Political commentator Chandan Gowda says that the BJP has two tasks on their hand: to find someone to manage the government well for the next two years and another to find someone who can also lead the party in the next elections. “How will the party balance both these imperatives remains to be seen. Will they choose an ideological hardliner as CM with the expectation that that is what the party needs in the state? Or, will they find someone like Yeddyurappa who was not an ideological hardliner to be that person?
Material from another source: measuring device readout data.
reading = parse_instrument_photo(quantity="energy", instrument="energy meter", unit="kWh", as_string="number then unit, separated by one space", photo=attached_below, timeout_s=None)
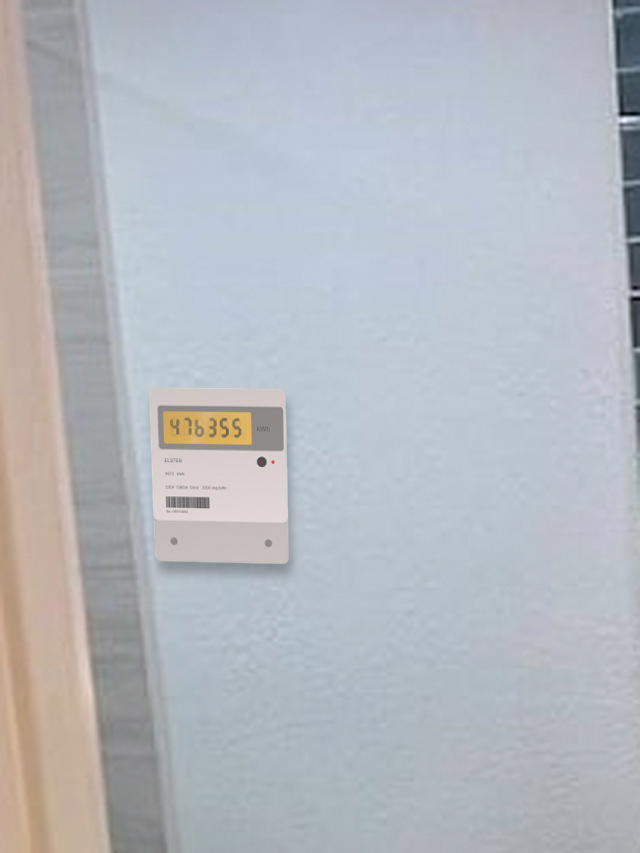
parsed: 476355 kWh
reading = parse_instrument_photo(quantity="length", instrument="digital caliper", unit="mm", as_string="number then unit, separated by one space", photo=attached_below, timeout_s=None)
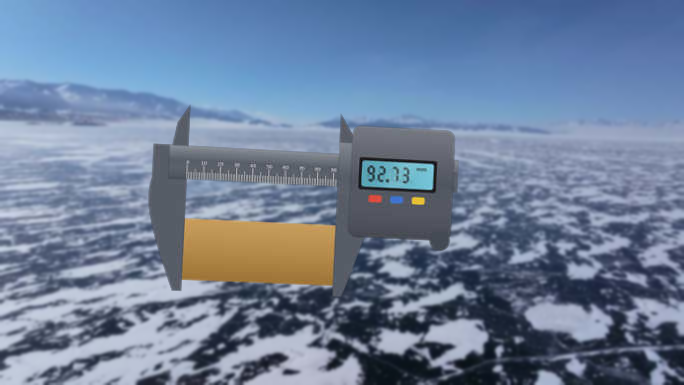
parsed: 92.73 mm
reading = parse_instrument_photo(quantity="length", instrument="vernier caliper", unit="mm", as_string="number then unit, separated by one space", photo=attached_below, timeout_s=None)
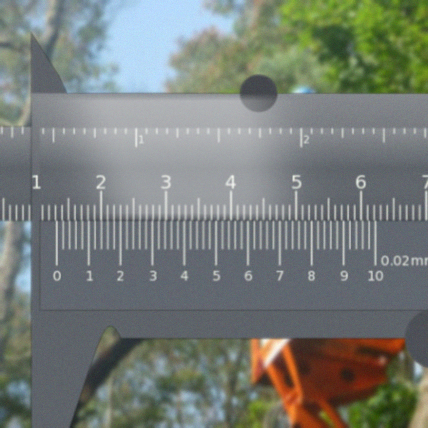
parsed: 13.2 mm
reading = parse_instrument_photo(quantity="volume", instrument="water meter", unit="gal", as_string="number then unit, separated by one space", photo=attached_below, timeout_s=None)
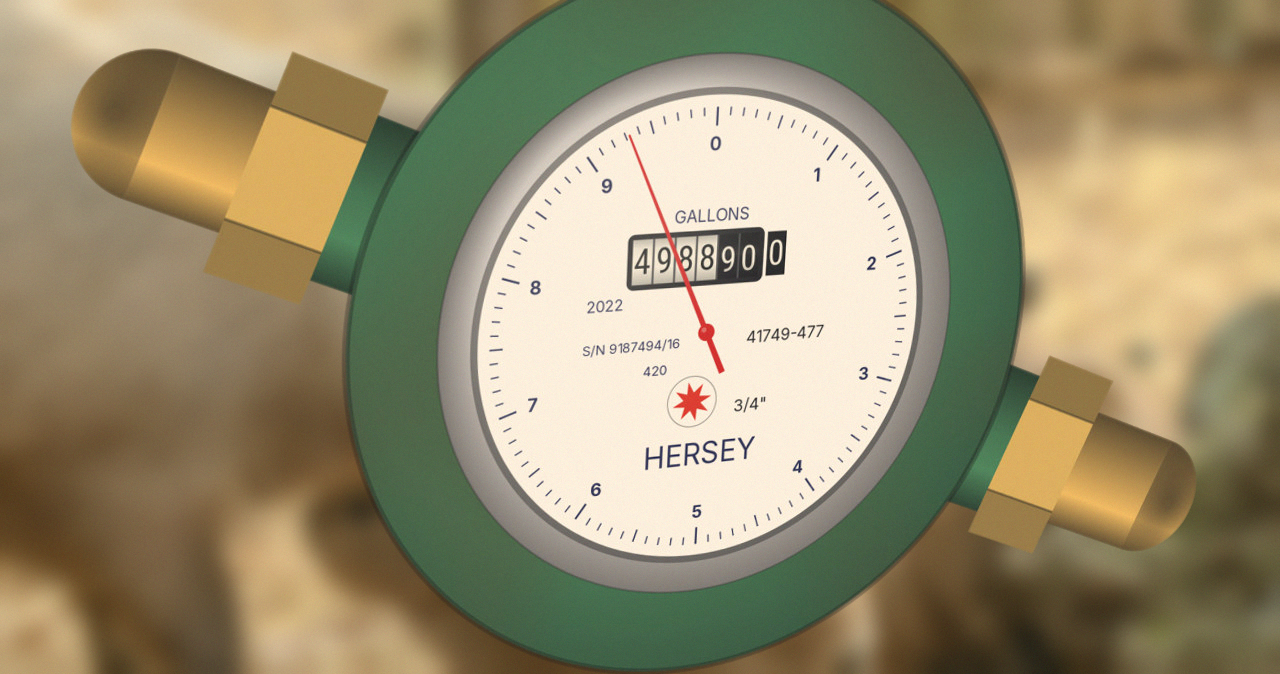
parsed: 4988899.3 gal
Clearly, the choice made in this regard will mean different consequences for the traditions of cultural democracy in Karnataka,” Chandan Gowda tells TNM.

Many BJP leaders in Delhi say that one of the main reasons the senior leadership did not fully trust Yediyurappa is because having built his own loyal base, he did not feel obligated to the high command. As he built the party in Karnataka much before the Modi-Shah duo took over the party nationally, they cannot mould him as per their wishes. Moreover, the resistance to Yediyurappa and his sons closely controlling the party had attracted a lot of discord. With even BJP leaders pointing to alleged corruption by Yediyurappa’s family, it became difficult for him to hold onto the seat.

While leaders like CT Ravi and Prahalad Joshi have the right mix of loyalty and Hindutva hardline combination, other leaders like Ashwatha Narayan, Suresh Kumar and Basavaraj Bommai are seen as moderate leaders. 

But with his exit imminent and with a new era of politics all set to begin by the Karnataka BJP, the choice of his replacement will be crucial for Karnataka and how secular its politics will be.